Whenever he lived on campus after his 1994 ordination, Scheidler served as chaplain of the Notre Dame Folk Choir, where he sang a robust bass. The choir’s founding director, Steven C. Warner ’80M.A., dedicated his composition, “Crux Fidelis,” to him — a meditation on the constitutions of the Congregation of Holy Cross.
In the last days of the illness that took Scheidler’s life, family and friends consoled each other by sharing orange examples of everything they encountered, an homage to the priest’s favorite color, which he wore whenever he wasn’t in clerical attire. Father David Scheidler died June 6 in Maywood, Illinois. He was 55.
On Fridays before home football games, the office of Paul F. Conway received a steady stream of visitors. The guests were former students, back on campus with their families to say hello and catch up with their former professor. Whenever someone turned up, “He would stop what he was doing and give you his full attention and as much time as you needed,” recalls finance professor Carl Ackermann, a close friend. “He was the finest person I have ever known.”
Conway was a finance professor in what is now the Mendoza College of Business from 1956 to 2006. A native of Troy, New York, he served in the U.S. Navy during World War II aboard the USS Missouri, witnessed the signing of the peace treaty that ended that conflict and remained on the ship during its postwar world tour.
He was active in many circles at Notre Dame. He served more than two decades on the Faculty Senate and was a member of both the Faculty Affairs Committee of the Board of Trustees and the Faculty Board of Athletics. He was a founding member of the former University Club and served as board chairman for many years. Conway displayed his faith in numerous roles at Sacred Heart Parish, including serving on the parish and finance councils. He enjoyed jokes, puns and solving puzzles and had a hearty laugh. Known as a champion of the underdog, he always insisted that everyone be treated fairly.
Conway died June 6 at age 94. He is survived by a daughter, a son and six grandchildren. His wife, Emily, preceded him in death in 2018. An annual Paul F. Conway Award honors a senior finance major of keen intellect who enriches the ideals of Notre Dame.
Kwang-Tzu Yang left his native China in 1948 to study and work in the United States, but often returned to Asia as a guest lecturer even during his retirement.

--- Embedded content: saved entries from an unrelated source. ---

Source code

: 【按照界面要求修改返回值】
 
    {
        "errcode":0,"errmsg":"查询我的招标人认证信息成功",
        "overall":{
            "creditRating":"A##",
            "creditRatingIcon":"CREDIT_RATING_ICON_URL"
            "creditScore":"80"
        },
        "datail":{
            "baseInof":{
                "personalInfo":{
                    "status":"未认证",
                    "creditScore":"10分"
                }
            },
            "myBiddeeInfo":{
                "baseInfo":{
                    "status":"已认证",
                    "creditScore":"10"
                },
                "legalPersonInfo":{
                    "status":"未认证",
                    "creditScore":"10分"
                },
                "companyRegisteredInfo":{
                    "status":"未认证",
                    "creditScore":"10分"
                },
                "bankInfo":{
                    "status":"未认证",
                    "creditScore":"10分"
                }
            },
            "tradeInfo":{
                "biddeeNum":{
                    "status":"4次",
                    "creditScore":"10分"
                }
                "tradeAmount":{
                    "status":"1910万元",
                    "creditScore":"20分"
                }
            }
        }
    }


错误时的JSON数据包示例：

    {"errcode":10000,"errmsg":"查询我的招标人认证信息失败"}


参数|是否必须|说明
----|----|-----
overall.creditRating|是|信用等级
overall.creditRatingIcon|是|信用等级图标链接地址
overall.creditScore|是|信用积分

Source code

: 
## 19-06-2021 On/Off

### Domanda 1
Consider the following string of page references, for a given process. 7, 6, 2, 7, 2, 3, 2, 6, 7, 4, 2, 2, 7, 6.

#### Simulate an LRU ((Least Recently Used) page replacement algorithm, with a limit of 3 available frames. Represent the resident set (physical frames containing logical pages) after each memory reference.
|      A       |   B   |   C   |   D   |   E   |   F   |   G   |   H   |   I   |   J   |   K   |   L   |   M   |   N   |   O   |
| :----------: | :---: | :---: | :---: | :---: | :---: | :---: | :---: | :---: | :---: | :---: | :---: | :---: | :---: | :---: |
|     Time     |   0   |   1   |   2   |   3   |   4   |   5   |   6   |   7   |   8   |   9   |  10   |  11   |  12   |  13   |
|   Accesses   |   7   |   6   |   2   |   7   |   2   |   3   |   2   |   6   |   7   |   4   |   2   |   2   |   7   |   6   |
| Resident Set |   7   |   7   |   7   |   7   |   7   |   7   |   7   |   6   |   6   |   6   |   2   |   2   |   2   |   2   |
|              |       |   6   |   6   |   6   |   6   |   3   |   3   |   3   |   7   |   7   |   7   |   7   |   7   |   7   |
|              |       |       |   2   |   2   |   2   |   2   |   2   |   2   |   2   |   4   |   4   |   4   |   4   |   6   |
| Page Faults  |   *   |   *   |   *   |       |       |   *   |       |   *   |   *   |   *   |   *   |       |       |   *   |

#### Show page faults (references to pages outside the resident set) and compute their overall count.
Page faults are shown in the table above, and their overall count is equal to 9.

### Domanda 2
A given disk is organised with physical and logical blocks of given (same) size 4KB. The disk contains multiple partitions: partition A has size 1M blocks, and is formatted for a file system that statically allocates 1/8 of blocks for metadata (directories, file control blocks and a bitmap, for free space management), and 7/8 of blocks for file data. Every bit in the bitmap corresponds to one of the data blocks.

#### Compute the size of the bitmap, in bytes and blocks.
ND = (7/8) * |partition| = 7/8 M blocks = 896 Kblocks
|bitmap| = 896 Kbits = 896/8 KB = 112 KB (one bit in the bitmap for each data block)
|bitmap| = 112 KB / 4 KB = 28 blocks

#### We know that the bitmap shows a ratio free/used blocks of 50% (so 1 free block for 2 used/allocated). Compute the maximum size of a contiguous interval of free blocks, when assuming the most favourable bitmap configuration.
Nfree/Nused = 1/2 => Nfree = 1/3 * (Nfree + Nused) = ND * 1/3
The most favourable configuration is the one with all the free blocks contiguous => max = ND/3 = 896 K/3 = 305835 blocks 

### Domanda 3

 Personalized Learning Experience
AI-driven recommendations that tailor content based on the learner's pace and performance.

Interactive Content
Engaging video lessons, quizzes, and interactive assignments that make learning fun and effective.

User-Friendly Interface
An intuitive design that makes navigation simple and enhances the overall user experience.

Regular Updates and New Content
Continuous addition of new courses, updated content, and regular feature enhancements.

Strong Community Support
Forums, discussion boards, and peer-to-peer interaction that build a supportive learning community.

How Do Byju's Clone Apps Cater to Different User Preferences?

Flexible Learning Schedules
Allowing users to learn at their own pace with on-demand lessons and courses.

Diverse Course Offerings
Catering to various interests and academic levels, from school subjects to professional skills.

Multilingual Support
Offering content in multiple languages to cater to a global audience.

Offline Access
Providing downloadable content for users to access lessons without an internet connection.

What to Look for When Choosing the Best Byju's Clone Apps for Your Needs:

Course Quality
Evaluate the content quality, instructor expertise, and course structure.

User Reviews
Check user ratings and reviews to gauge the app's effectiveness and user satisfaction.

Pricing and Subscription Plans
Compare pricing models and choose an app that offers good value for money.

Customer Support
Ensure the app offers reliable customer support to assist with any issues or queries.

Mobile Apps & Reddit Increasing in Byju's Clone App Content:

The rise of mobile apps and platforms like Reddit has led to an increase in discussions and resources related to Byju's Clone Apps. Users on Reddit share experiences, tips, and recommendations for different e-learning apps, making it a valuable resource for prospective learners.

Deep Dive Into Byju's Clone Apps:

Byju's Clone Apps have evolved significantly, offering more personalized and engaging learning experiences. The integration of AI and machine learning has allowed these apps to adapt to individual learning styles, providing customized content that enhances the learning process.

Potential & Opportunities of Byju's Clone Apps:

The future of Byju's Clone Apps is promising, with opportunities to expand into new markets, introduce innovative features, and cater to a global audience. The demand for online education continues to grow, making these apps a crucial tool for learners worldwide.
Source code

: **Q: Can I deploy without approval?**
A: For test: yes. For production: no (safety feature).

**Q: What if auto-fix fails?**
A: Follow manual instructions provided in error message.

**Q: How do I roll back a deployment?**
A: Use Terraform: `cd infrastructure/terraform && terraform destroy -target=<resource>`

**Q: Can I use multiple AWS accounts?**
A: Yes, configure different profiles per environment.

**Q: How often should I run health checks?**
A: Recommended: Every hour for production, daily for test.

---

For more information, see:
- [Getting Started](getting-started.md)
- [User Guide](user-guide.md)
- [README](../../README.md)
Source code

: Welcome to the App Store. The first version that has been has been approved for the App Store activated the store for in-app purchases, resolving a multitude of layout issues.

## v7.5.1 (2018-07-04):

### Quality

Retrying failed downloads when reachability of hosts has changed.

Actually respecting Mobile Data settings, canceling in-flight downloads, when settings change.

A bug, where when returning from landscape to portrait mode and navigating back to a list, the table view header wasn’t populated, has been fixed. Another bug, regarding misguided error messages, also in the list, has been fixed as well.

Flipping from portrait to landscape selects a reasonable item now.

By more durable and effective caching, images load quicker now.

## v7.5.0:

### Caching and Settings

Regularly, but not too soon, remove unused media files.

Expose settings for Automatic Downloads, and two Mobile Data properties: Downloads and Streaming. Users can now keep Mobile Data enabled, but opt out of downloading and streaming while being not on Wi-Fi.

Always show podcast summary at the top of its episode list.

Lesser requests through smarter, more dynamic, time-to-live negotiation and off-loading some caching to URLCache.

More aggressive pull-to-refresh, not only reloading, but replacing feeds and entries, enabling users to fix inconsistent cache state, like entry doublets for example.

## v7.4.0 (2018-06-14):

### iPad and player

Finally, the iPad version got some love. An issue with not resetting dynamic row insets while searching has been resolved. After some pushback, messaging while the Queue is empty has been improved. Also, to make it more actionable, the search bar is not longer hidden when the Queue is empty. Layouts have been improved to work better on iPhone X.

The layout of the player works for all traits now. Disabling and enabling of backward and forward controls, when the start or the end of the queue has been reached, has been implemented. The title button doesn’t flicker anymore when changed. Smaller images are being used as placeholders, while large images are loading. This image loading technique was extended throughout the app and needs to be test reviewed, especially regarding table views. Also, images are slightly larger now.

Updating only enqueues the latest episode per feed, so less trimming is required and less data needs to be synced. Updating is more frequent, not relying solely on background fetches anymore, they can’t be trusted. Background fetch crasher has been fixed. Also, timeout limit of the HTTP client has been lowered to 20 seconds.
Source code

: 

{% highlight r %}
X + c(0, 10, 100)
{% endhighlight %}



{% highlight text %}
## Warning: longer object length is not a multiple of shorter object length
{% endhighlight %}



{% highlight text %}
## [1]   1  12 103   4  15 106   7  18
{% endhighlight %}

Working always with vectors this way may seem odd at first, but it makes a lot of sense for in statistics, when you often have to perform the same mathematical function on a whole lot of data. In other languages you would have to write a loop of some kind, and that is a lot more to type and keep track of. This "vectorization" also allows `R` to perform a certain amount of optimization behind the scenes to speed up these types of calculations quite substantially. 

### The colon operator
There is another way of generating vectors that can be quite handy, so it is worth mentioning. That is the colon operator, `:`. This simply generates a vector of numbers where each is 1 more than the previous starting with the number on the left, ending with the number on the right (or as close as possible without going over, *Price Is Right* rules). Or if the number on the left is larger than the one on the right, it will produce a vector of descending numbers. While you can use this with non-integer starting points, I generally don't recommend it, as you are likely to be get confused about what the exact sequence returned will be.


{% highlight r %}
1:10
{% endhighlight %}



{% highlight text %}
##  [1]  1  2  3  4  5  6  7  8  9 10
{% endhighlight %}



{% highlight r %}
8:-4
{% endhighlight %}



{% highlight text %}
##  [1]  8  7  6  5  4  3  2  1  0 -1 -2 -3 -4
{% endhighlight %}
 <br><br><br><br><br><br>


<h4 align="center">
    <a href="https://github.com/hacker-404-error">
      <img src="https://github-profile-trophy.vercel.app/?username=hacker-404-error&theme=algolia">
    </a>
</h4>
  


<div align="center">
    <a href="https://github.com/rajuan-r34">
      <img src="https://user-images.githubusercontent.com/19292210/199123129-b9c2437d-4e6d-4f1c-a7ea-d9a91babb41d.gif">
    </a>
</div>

A professor emeritus of aerospace and mechanical engineering who specialized in studies of heat transfer, Yang died July 29. He was 93.
Born in Suzhou, China, Yang attended the Illinois Institute of Technology, where he earned his bachelor’s, master’s and doctoral degrees under the supervision of renowned physicist Max Jakob. In 1955, he arrived at Notre Dame, where he would serve as department chair and was named the Viola D. Hank Professor of Aerospace and Mechanical Engineering in 1986. His contributions to the field of heat transfer — the generation, use, conversion and exchange of thermal energy — earned him many prestigious professional honors.
After retiring from research and teaching in 1998, Yang continued to travel and lecture. “People all over the world knew K.T.,” said Professor Joseph M. Powers, a department colleague and friend. “He was a gentleman: kind, gracious, always cheerful and wise.”
Yang played viola in the South Bend Symphony Orchestra. His family was musically inclined and sometimes presented group performances for small audiences. He is survived by his wife of 68 years, Heather, as well as their five children, 15 grandchildren and three great-grandchildren.